(Material to process begins)
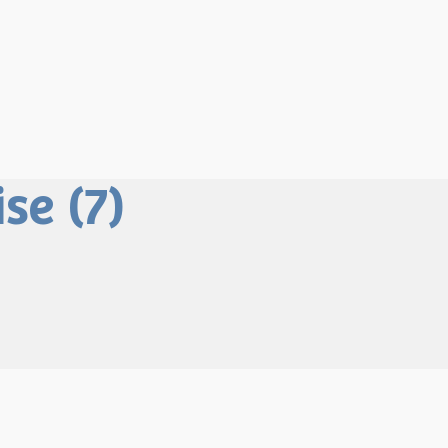
se (7)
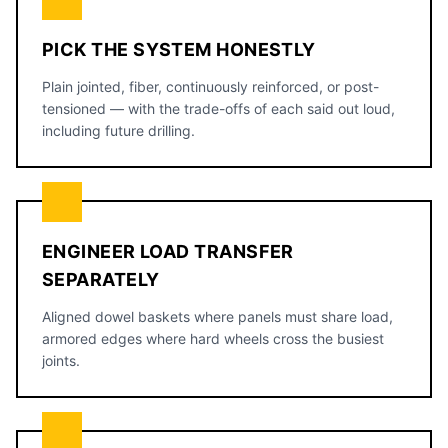
PICK THE SYSTEM HONESTLY
Plain jointed, fiber, continuously reinforced, or post-
tensioned — with the trade-offs of each said out loud,
including future drilling.
ENGINEER LOAD TRANSFER
SEPARATELY
Aligned dowel baskets where panels must share load,
armored edges where hard wheels cross the busiest
joints.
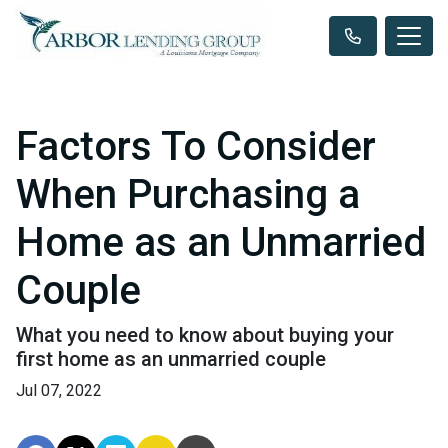
Factors To Consider
When Purchasing a
Home as an Unmarried
Couple
What you need to know about buying your
first home as an unmarried couple
Jul 07, 2022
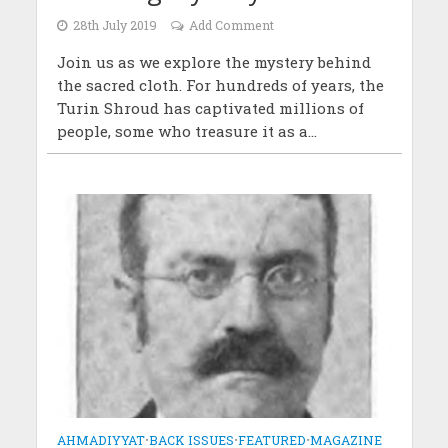
28th July 2019
Add Comment
Join us as we explore the mystery behind
the sacred cloth. For hundreds of years, the
Turin Shroud has captivated millions of
people, some who treasure it as a...
AHMADIYYAT
•
BACK ISSUES
•
FEATURED
•
MAGAZINE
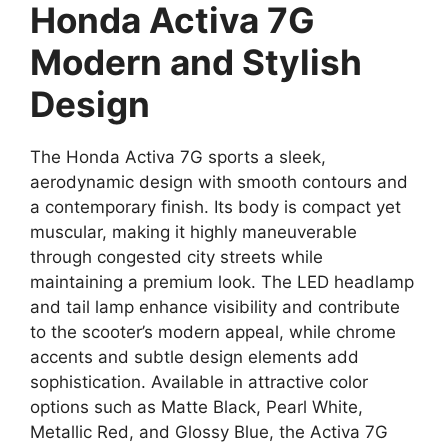
Honda Activa 7G
Modern and Stylish
Design
The Honda Activa 7G sports a sleek,
aerodynamic design with smooth contours and
a contemporary finish. Its body is compact yet
muscular, making it highly maneuverable
through congested city streets while
maintaining a premium look. The LED headlamp
and tail lamp enhance visibility and contribute
to the scooter’s modern appeal, while chrome
accents and subtle design elements add
sophistication. Available in attractive color
options such as Matte Black, Pearl White,
Metallic Red, and Glossy Blue, the Activa 7G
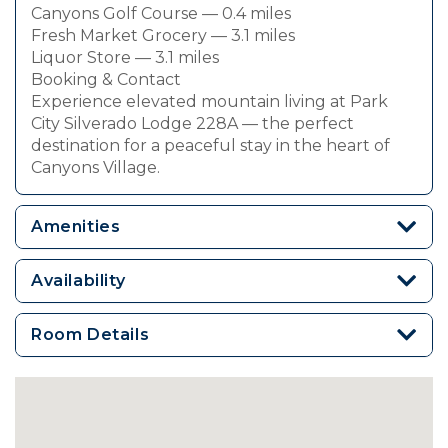
Canyons Golf Course — 0.4 miles
Fresh Market Grocery — 3.1 miles
Liquor Store — 3.1 miles
Booking & Contact
Experience elevated mountain living at Park
City Silverado Lodge 228A — the perfect
destination for a peaceful stay in the heart of
Canyons Village.
Amenities
Availability
Room Details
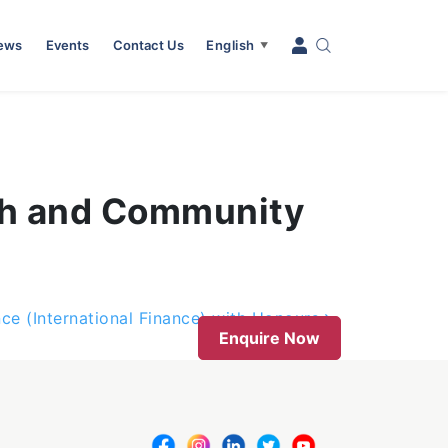
News
Events
Contact Us
English
▼
th and Community
nce (International Finance) with Honours
Enquire Now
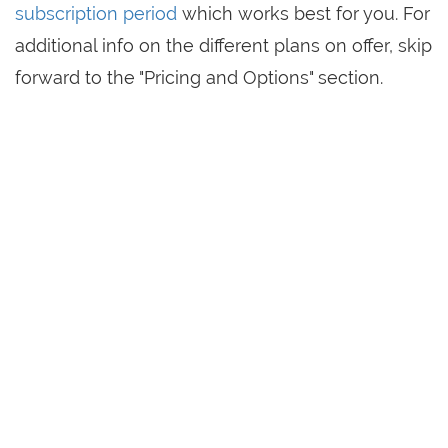
subscription period
which works best for you. For
additional info on the different plans on offer, skip
forward to the "Pricing and Options" section.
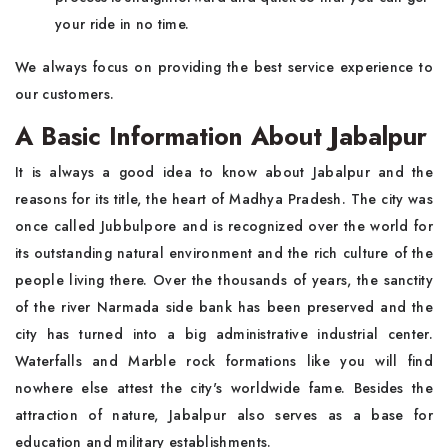
your ride in no time.
We always focus on providing the best service experience to
our customers.
A Basic Information About Jabalpur
It is always a good idea to know about Jabalpur and the
reasons for its title, the heart of Madhya Pradesh. The city was
once called Jubbulpore and is recognized over the world for
its outstanding natural environment and the rich culture of the
people living there. Over the thousands of years, the sanctity
of the river Narmada side bank has been preserved and the
city has turned into a big administrative industrial center.
Waterfalls and Marble rock formations like you will find
nowhere else attest the city's worldwide fame. Besides the
attraction of nature, Jabalpur also serves as a base for
education and military establishments.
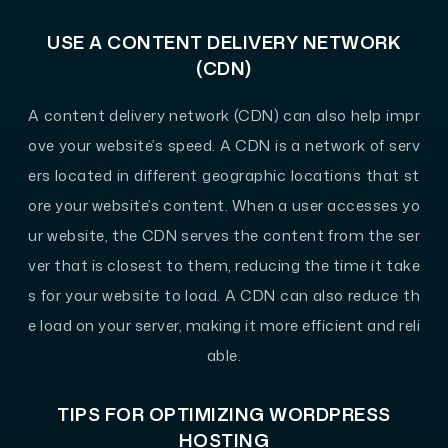
USE A CONTENT DELIVERY NETWORK
(CDN)
A content delivery network (CDN) can also help impr
ove your website’s speed. A CDN is a network of serv
ers located in different geographic locations that st
ore your website’s content. When a user accesses yo
ur website, the CDN serves the content from the ser
ver that is closest to them, reducing the time it take
s for your website to load. A CDN can also reduce th
e load on your server, making it more efficient and reli
able.
TIPS FOR OPTIMIZING WORDPRESS
HOSTING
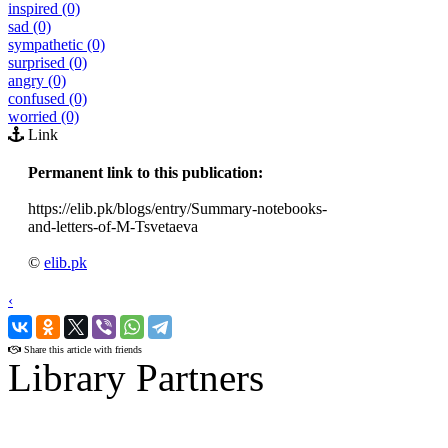
inspired (0)
sad (0)
sympathetic (0)
surprised (0)
angry (0)
confused (0)
worried (0)
Link
Permanent link to this publication:
https://elib.pk/blogs/entry/Summary-notebooks-
and-letters-of-M-Tsvetaeva
©
elib.pk
‹
›
Share this article with friends
Library Partners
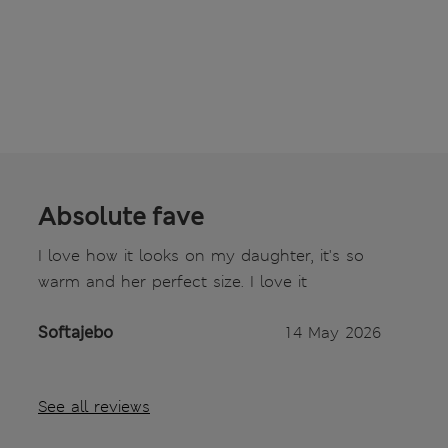
Absolute fave
I love how it looks on my daughter, it's so
warm and her perfect size. I love it
Softajebo
14 May 2026
See all reviews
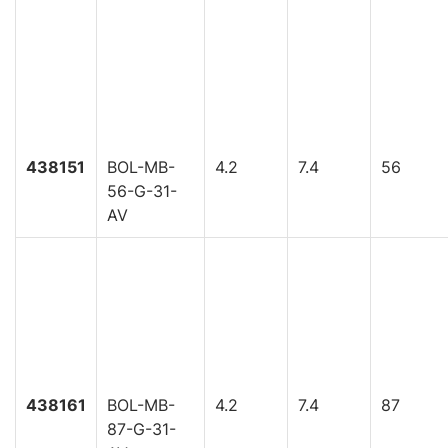
438151
BOL-MB-
4.2
7.4
56
56-G-31-
AV
438161
BOL-MB-
4.2
7.4
87
87-G-31-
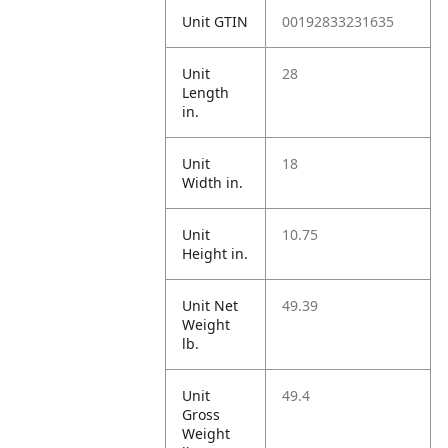
Unit GTIN
00192833231635
Unit
28
Length
in.
Unit
18
Width in.
Unit
10.75
Height in.
Unit Net
49.39
Weight
lb.
Unit
49.4
Gross
Weight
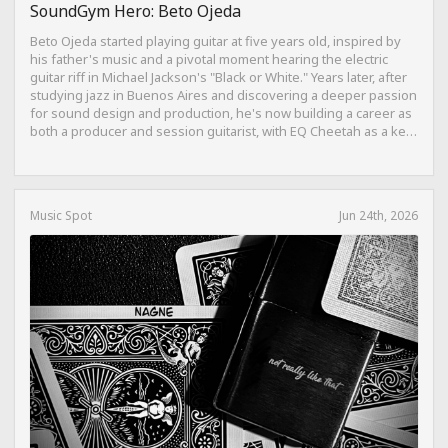
SoundGym Hero: Beto Ojeda
Beto Ojeda started playing guitar at five years old, inspired by
his father's music and a pivotal moment hearing the electric
guitar riff in Michael Jackson's "Black or White." Years later, after
studying jazz in Buenos Aires and discovering a deeper passion
for sound design and production, he's now building a career as
both a producer and session guitarist, with EQ Cheetah as a key
part of his training.
Music Spot
Jun 24th, 2026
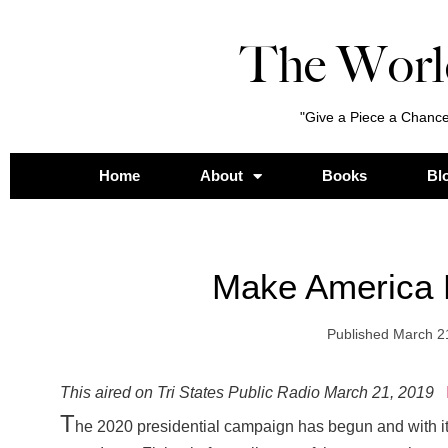
The Worl
"Give a Piece a Chance
Home
About
Books
Bl
Make America 
Published
March 2
This aired on Tri States Public Radio March 21, 2019
T
he 2020 presidential campaign has begun and with i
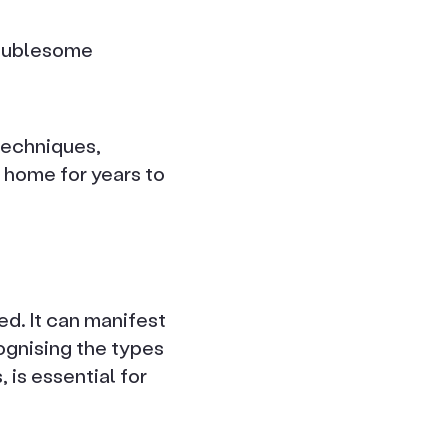
roublesome
techniques,
 home for years to
ed. It can manifest
ognising the types
 is essential for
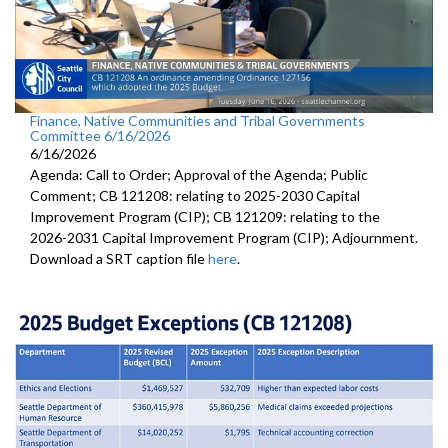
Finance, Native Communities and Tribal Governments
Committee 6/16/2026
6/16/2026
Agenda: Call to Order; Approval of the Agenda; Public
Comment; CB 121208: relating to 2025-2030 Capital
Improvement Program (CIP); CB 121209: relating to the
2026-2031 Capital Improvement Program (CIP); Adjournment.
Download a SRT caption file
here
.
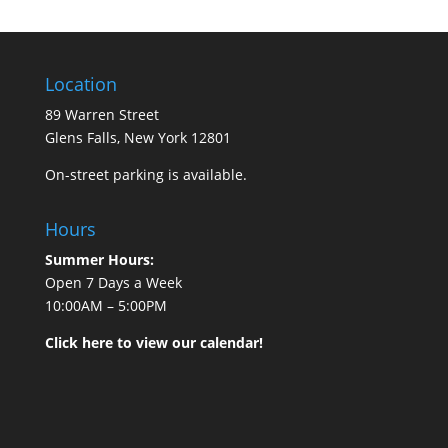
Location
89 Warren Street
Glens Falls, New York 12801
On-street parking is available.
Hours
Summer Hours:
Open 7 Days a Week
10:00AM – 5:00PM
Click here to view our calendar!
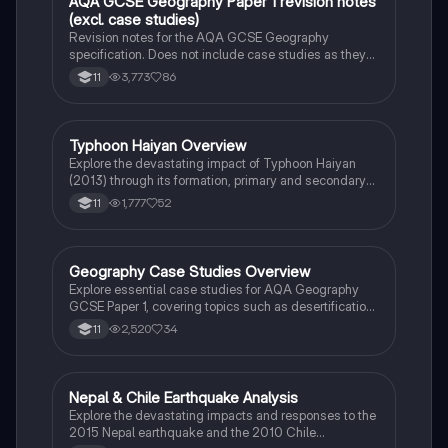
AQA GCSE Geography Paper 1 revision notes
Geography
(excl. case studies)
Revision notes for the AQA GCSE Geography
specification. Does not include case studies as they
are selected by the school.
3,773
86
11
Typhoon Haiyan Overview
Geography
Explore the devastating impact of Typhoon Haiyan
(2013) through its formation, primary and secondary
effects, and both immediate and long-term
1,777
52
11
responses. This case study highlights the
catastrophic consequences for the Philippines,
including loss of life, displacement, and recovery
efforts. Ideal for students studying natural disasters
Geography Case Studies Overview
Geography
and their management.
Explore essential case studies for AQA Geography
GCSE Paper 1, covering topics such as desertification,
flood management, coastal landscapes, and natural
2,520
34
11
hazards like the Haiti earthquake and Typhoon
Haiyan. This summary provides insights into key
concepts including overgrazing, soil degradation, and
effective management strategies. Ideal for students
Nepal & Chile Earthquake Analysis
Geography
preparing for their exams.
Explore the devastating impacts and responses to the
2015 Nepal earthquake and the 2010 Chile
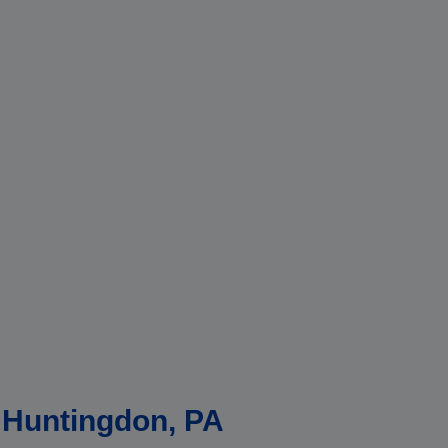
n Huntingdon, PA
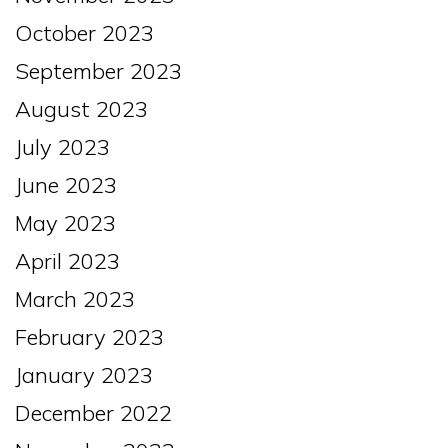
October 2023
September 2023
August 2023
July 2023
June 2023
May 2023
April 2023
March 2023
February 2023
January 2023
December 2022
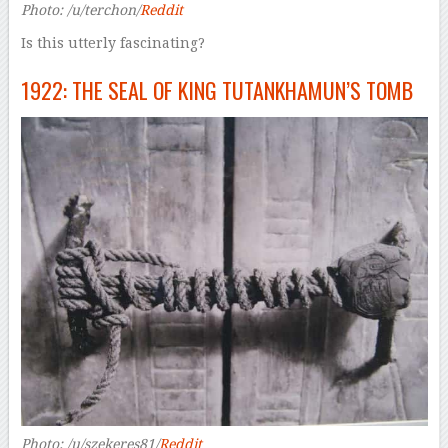
Photo: /u/terchon/
Reddit
Is this utterly fascinating?
1922: THE SEAL OF KING TUTANKHAMUN’S TOMB
Photo: /u/szekeres81/
Reddit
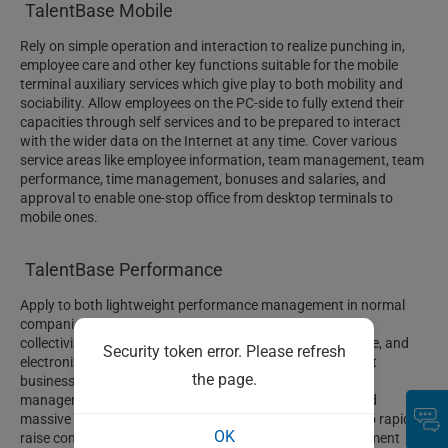
TalentBase Mobile
Rely on simple operation and interaction to realize punching in,
employee care and other key functions suitable for the mobile
terminal auxiliary services which give play to both mobility and
sociability. Allow employees on the PC-side to fully extend their
capacities through self services and to be prepared to interact
with the wider data on the Internet at any time. Cover various
service areas like employee information, team management, team
performance, time management, bonuses and salaries, and
approval to enable one-stop office from desktop terminals to
mobile ones.
TalentBase Performance
Apply to both lightweight performance management in normal
companies and all complicated performance scenarios in
collectivized enterprises. Systemize, standardize, integrate, and
Security token error. Please refresh
electronize the reform plans of performance management
the page.
businesses to enable normative and regular performance
management behaviors among managers at all levels and
massive employees within a whole group company and to rapidly
OK
raise companies’ maturity levels in performance management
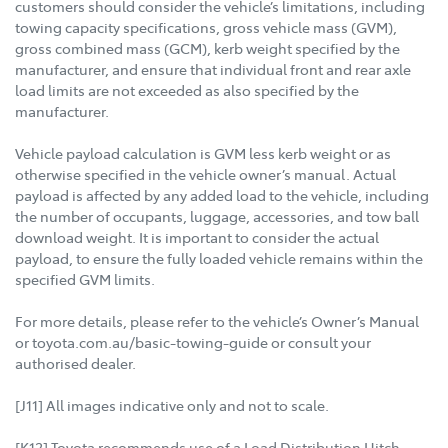
customers should consider the vehicle’s limitations, including
towing capacity specifications, gross vehicle mass (GVM),
gross combined mass (GCM), kerb weight specified by the
manufacturer, and ensure that individual front and rear axle
load limits are not exceeded as also specified by the
manufacturer.
Vehicle payload calculation is GVM less kerb weight or as
otherwise specified in the vehicle owner’s manual. Actual
payload is affected by any added load to the vehicle, including
the number of occupants, luggage, accessories, and tow ball
download weight. It is important to consider the actual
payload, to ensure the fully loaded vehicle remains within the
specified GVM limits.
For more details, please refer to the vehicle’s Owner’s Manual
or toyota.com.au/basic-towing-guide or consult your
authorised dealer.
[J11] All images indicative only and not to scale.
[K12] Toyota recommends use of a Load Distribution Hitch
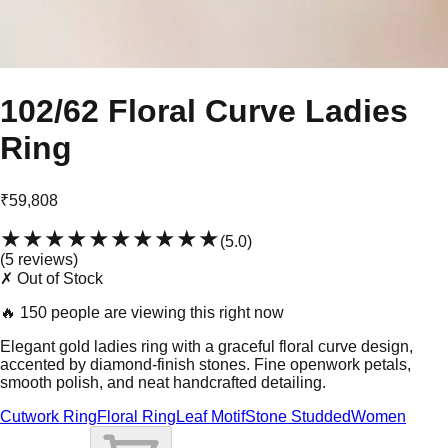
102/62 Floral Curve Ladies
Ring
₹59,808
★★★★★
★★★★★
(
5.0
)
(
5
review
s
)
✗ Out of Stock
🔥
150 people are viewing this right now
Elegant gold ladies ring with a graceful floral curve design,
accented by diamond-finish stones. Fine openwork petals,
smooth polish, and neat handcrafted detailing.
Cutwork Ring
Floral Ring
Leaf Motif
Stone Studded
Women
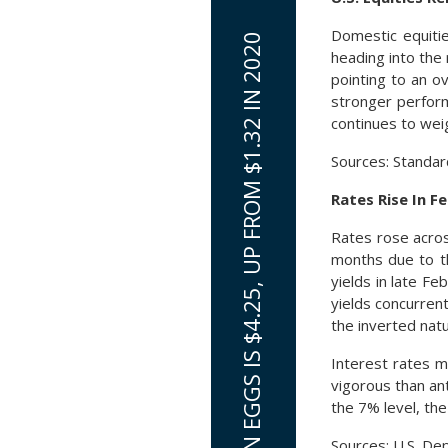
Domestic equitie
AVERAGE PRICE FOR A DOZEN EGGS IS $4.25, UP FROM $1.32 IN 2020
heading into the
pointing to an o
stronger perform
continues to weig
Sources: Standa
Rates Rise In F
Rates rose acros
months due to t
yields in late F
yields concurren
the inverted natu
Interest rates m
vigorous than an
the 7% level, th
Sources: U.S. De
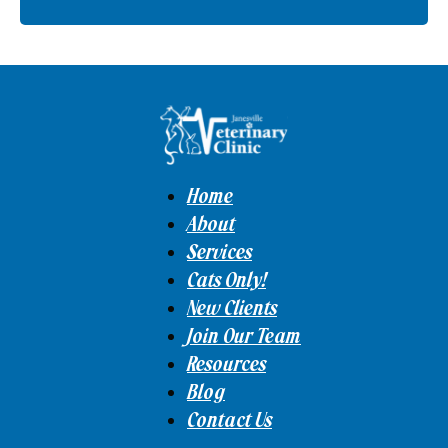
Home
About
Services
Cats Only!
New Clients
Join Our Team
Resources
Blog
Contact Us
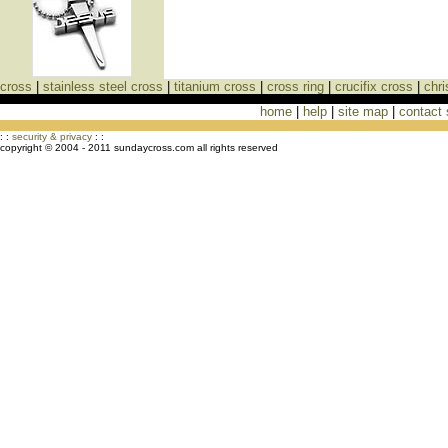
cross
|
stainless steel cross
|
titanium cross
|
cross ring
|
crucifix cross
|
chri
home
|
help
|
site map
|
contact
Cross Necklaces jewelry Store Cross
: :
security & privacy
: :
copyright © 2004 - 2011 sundaycross.com all rights reserved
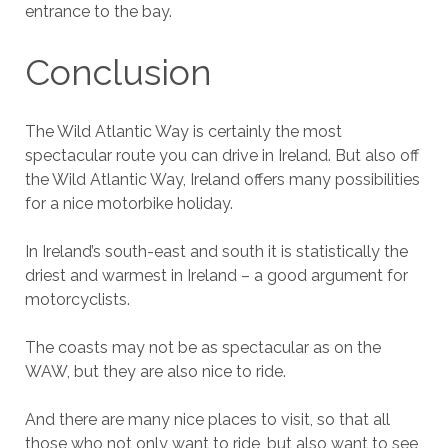
entrance to the bay.
Conclusion
The Wild Atlantic Way is certainly the most
spectacular route you can drive in Ireland. But also off
the Wild Atlantic Way, Ireland offers many possibilities
for a nice motorbike holiday.
In Ireland’s south-east and south it is statistically the
driest and warmest in Ireland – a good argument for
motorcyclists.
The coasts may not be as spectacular as on the
WAW, but they are also nice to ride.
And there are many nice places to visit, so that all
those who not only want to ride, but also want to see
(Material to process ends)
• [Your goal]:
Copy the rows word for word, from the start of the rows through the line with "Jul 07, 2022", including that line. Leave the pictures out of your copy.

• [Response below]:
se (7)
PICK THE SYSTEM HONESTLY
Plain jointed, fiber, continuously reinforced, or post-
tensioned — with the trade-offs of each said out loud,
including future drilling.
ENGINEER LOAD TRANSFER
SEPARATELY
Aligned dowel baskets where panels must share load,
armored edges where hard wheels cross the busiest
joints.
Factors To Consider
When Purchasing a
Home as an Unmarried
Couple
What you need to know about buying your
first home as an unmarried couple
Jul 07, 2022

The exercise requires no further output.